Description of the task: The answer must be a single number: how many lines in the records below contain the word "membership".

Given records:
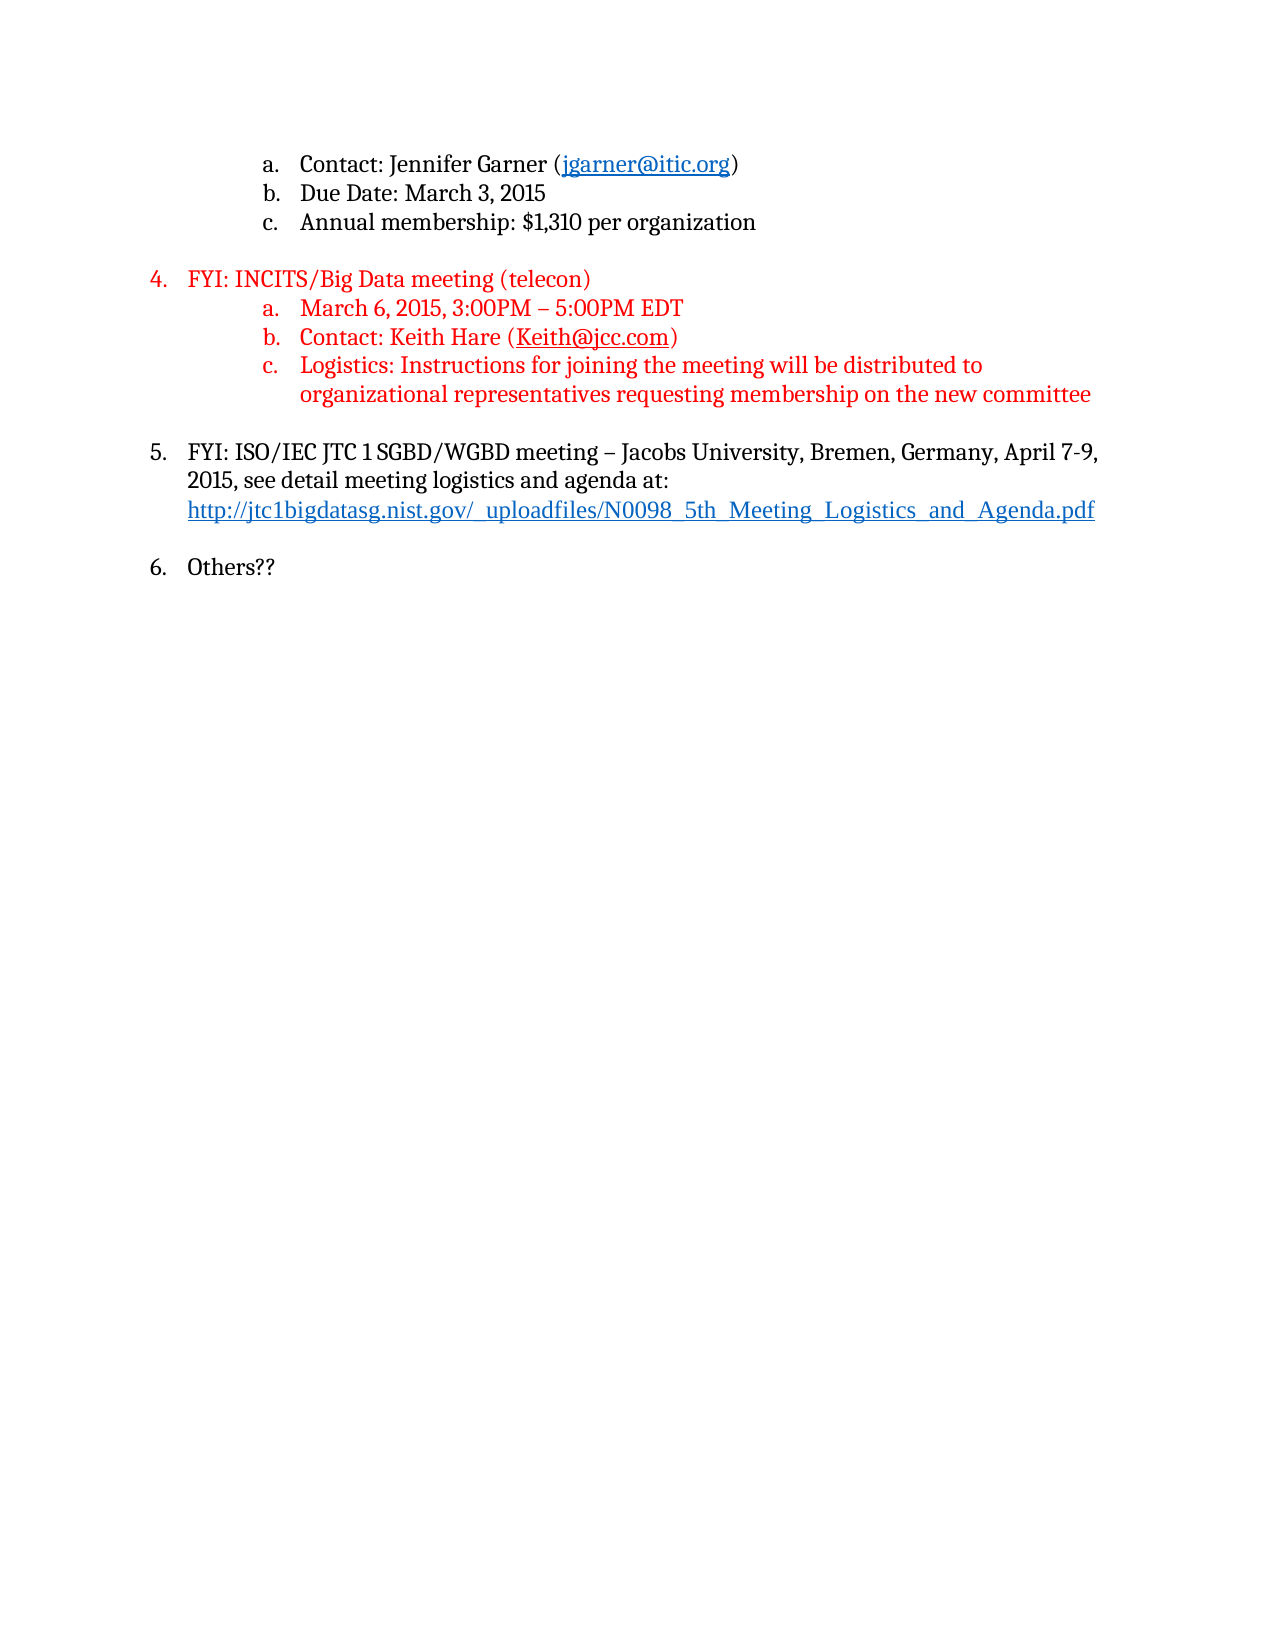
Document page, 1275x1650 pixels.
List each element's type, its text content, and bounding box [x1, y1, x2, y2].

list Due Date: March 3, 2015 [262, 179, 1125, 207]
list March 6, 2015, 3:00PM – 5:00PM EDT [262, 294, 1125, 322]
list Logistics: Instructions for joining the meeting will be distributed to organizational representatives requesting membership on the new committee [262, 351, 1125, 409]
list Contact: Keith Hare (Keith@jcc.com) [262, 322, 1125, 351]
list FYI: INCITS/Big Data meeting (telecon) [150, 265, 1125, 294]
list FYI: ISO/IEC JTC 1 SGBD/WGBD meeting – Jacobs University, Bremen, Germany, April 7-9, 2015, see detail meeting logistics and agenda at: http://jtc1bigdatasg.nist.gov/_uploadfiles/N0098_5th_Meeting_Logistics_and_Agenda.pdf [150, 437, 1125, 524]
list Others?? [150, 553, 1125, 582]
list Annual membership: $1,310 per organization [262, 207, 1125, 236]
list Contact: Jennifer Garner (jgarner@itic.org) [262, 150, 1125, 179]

Output of the task: 2